**Activity**
Answer with only the number of lines below where "could" appears.

[Collected data entries]
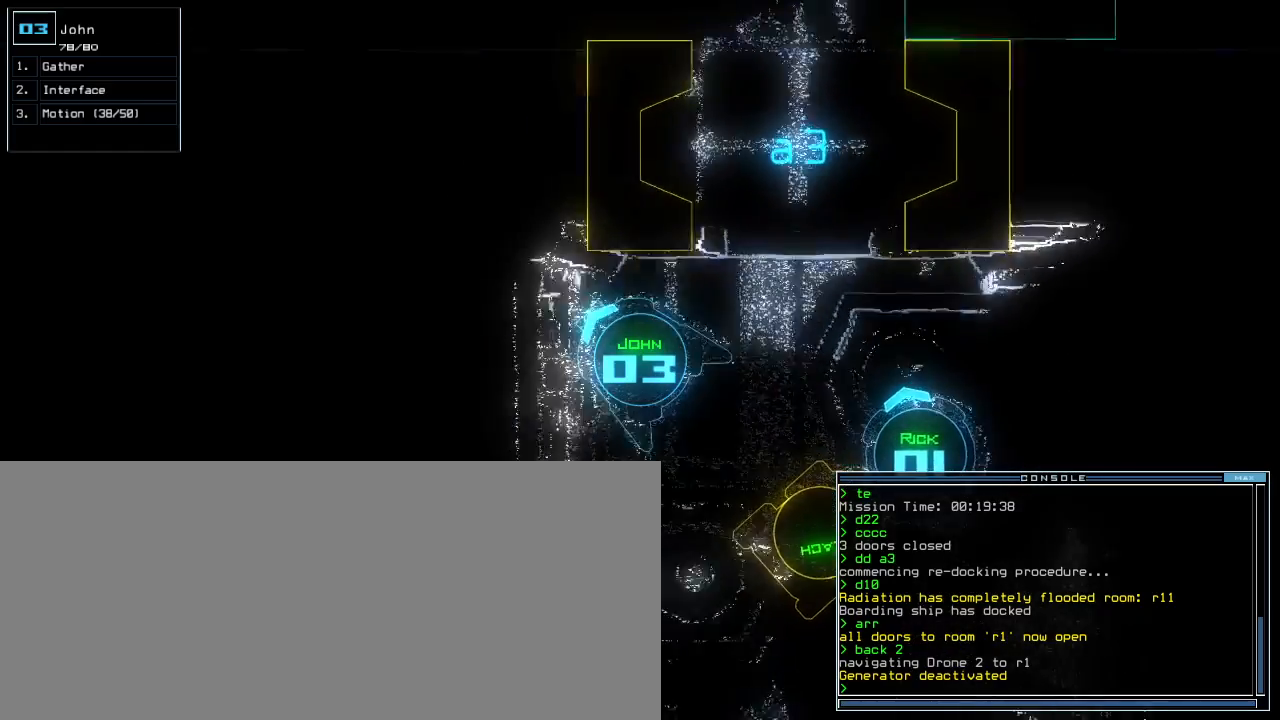
Gameplay with keyboard; each line is a JSON object with the keys held at the frame after it. "events" lists presses ("down") and releases ("up") of ".", "0", "1", "2", "3", "4", "5", "6", "7", "8", "9", "a", "b", "backspace", "c", "caps_lock", "comma", "ctrl_l", "ctrl_r", "d", "down", "e", "equals", "escape", "f", "f8", "g", "h", "i", "j", "k", "l", "left", "m", "minus", "n", "o", "p", "q", "quote", "r", "return", "right", "s", "semicolon", "shift_l", "shift_r", "space", "t", "tab", "tilde", "u", "up", "v", "w", "x", "y" and "z" between this image and that frame as [ms after this image, input, new state], when the widget could be followed in between. No other keys are recorded. Mouse input is not recorded. Not read: other_keys.
{"keys": [], "events": [[167, "space", "down"], [200, "right", "up"], [267, "space", "up"]]}
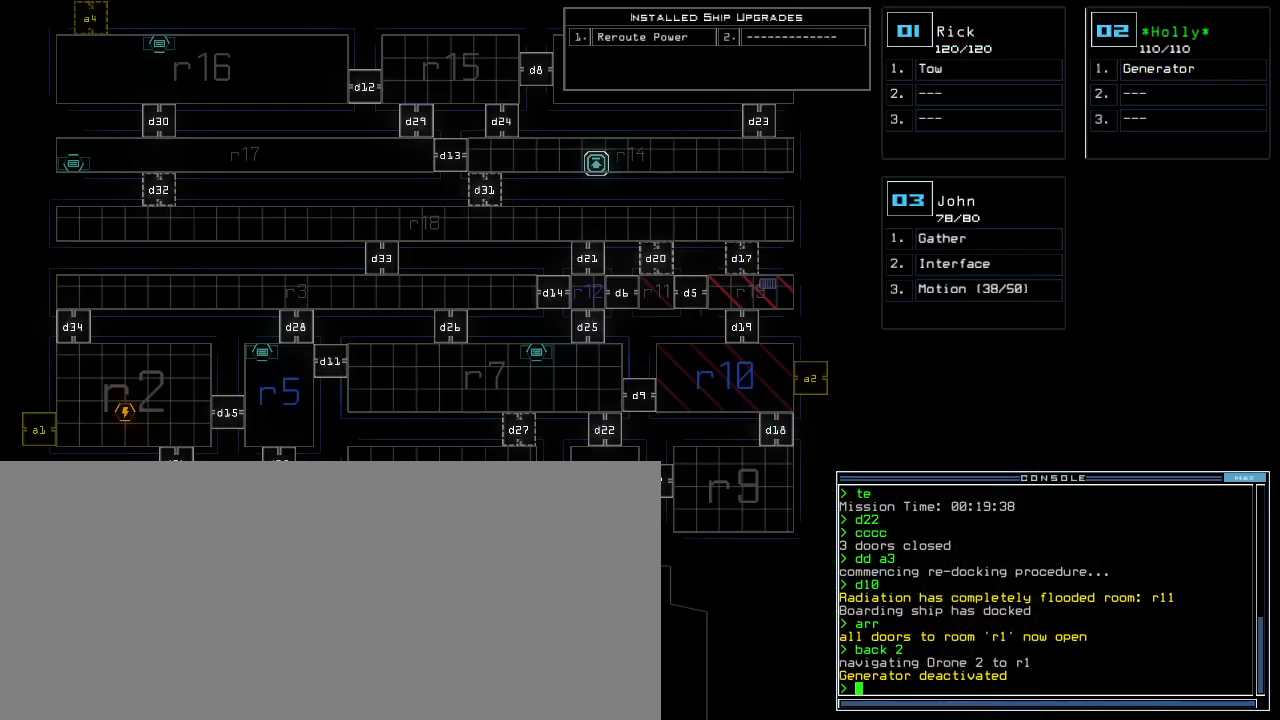
{"keys": ["up"], "events": [[317, "up", "down"]]}
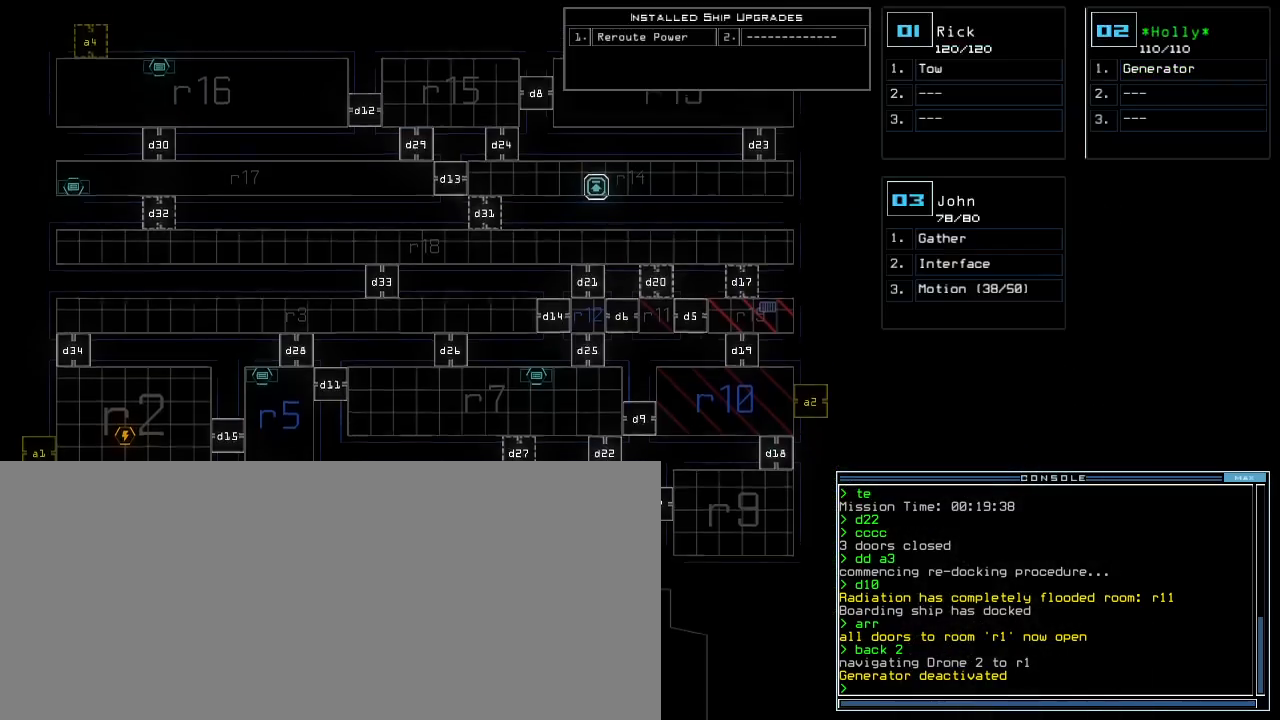
{"keys": ["left"], "events": [[367, "up", "up"], [433, "left", "down"]]}
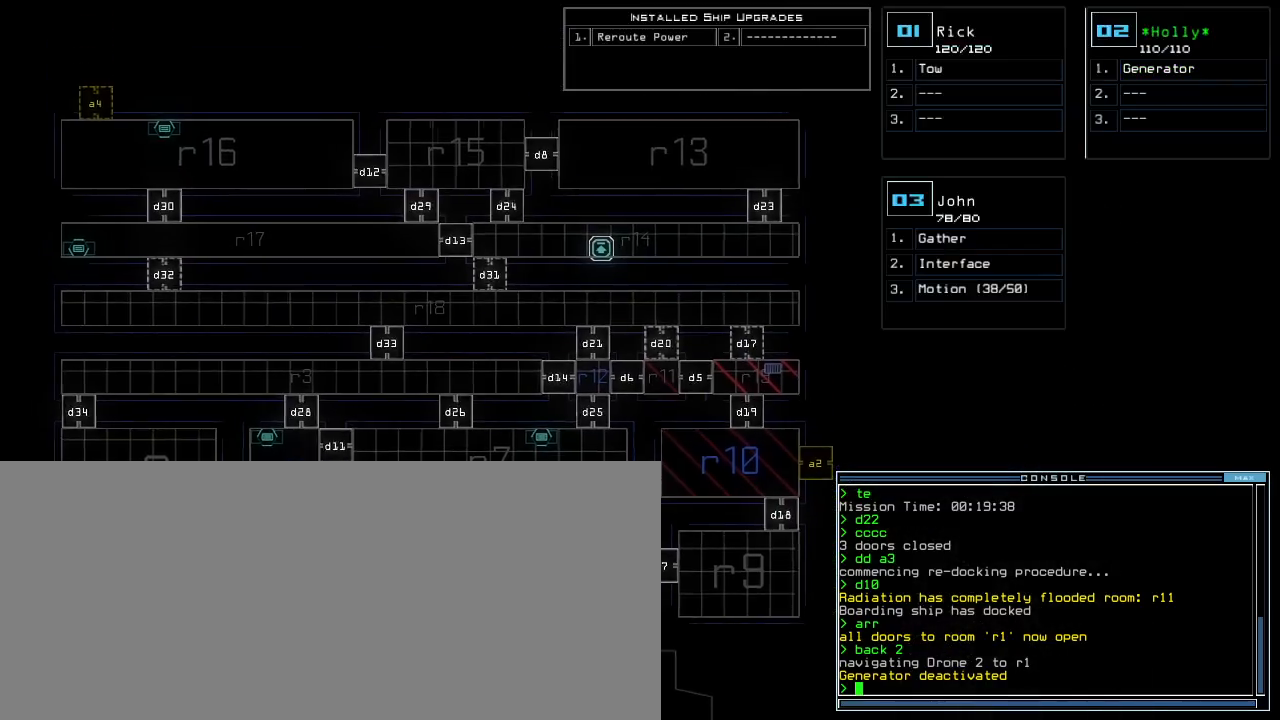
{"keys": ["left"], "events": []}
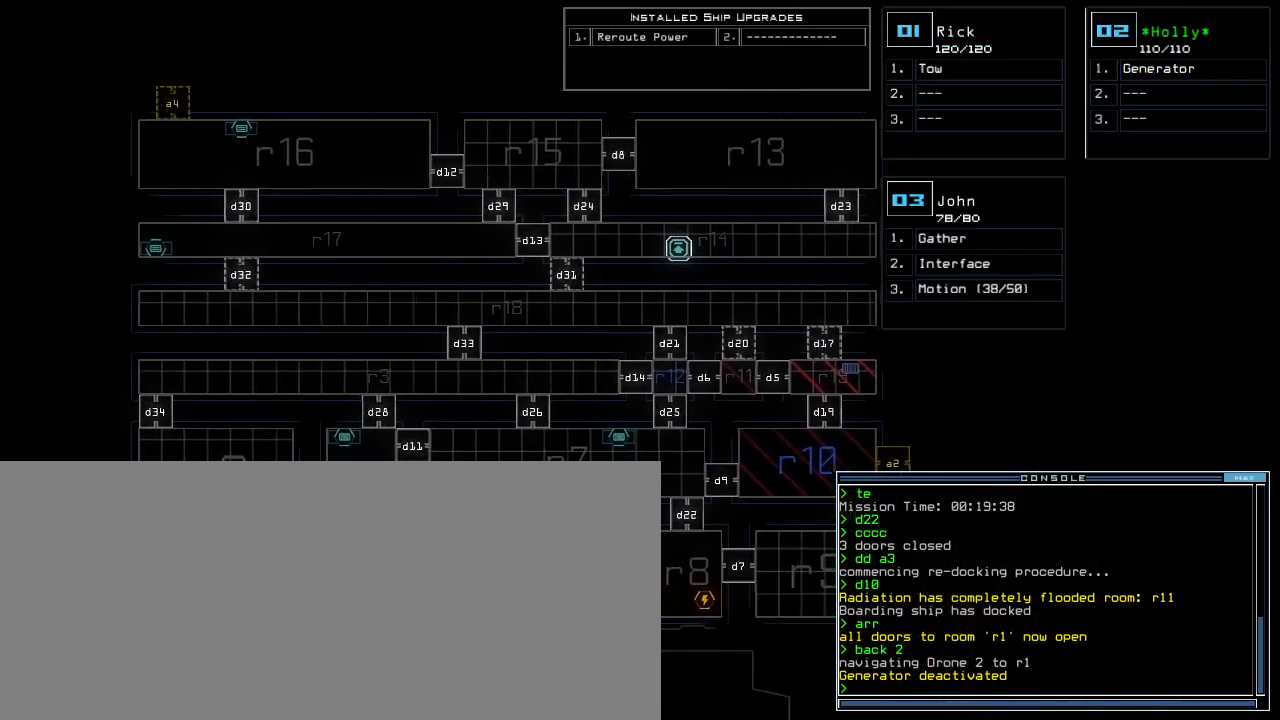
{"keys": [], "events": [[333, "left", "up"]]}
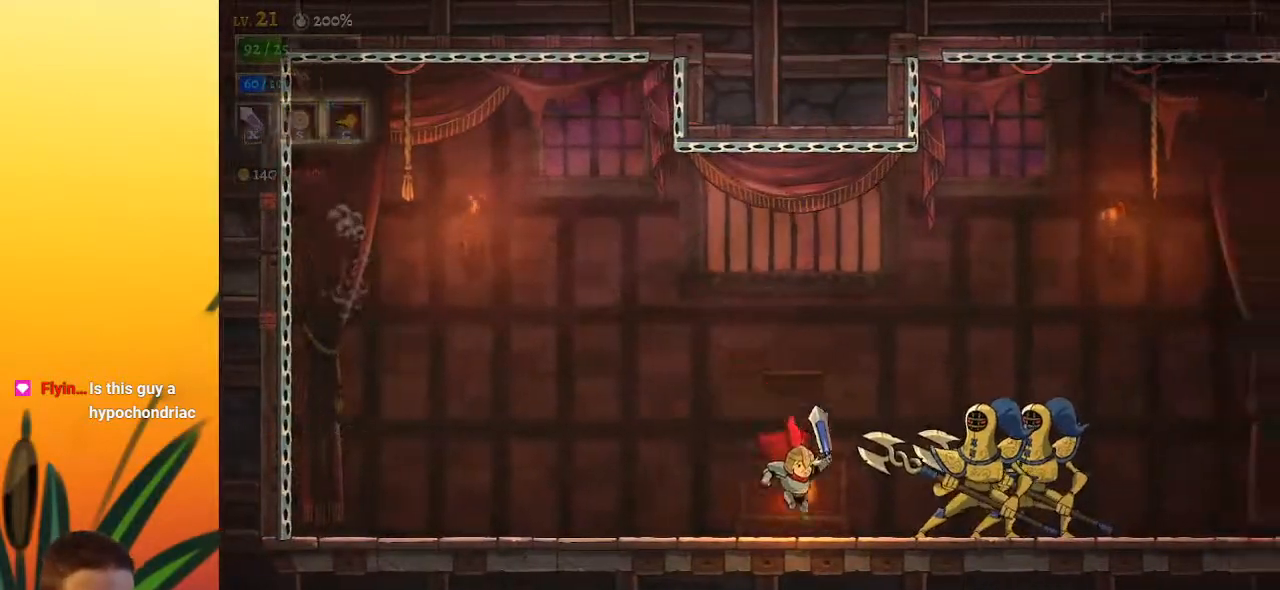
Gameplay with keyboard; each line is a JSON object with the keys held at the frame after it. "events" lists presses ("down") and releases ("up") of "a", "c", "d", "down", "left", "right", "s", "up", "x" and "z" between this image and that frame as [ms after this image, input, new state], when the widget could be followed in between. No other keys are recorded. Mouse input is not recorded.
{"keys": ["x"], "events": [[17, "x", "down"], [67, "x", "up"], [117, "right", "up"], [483, "x", "down"]]}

**Solution to this task**
2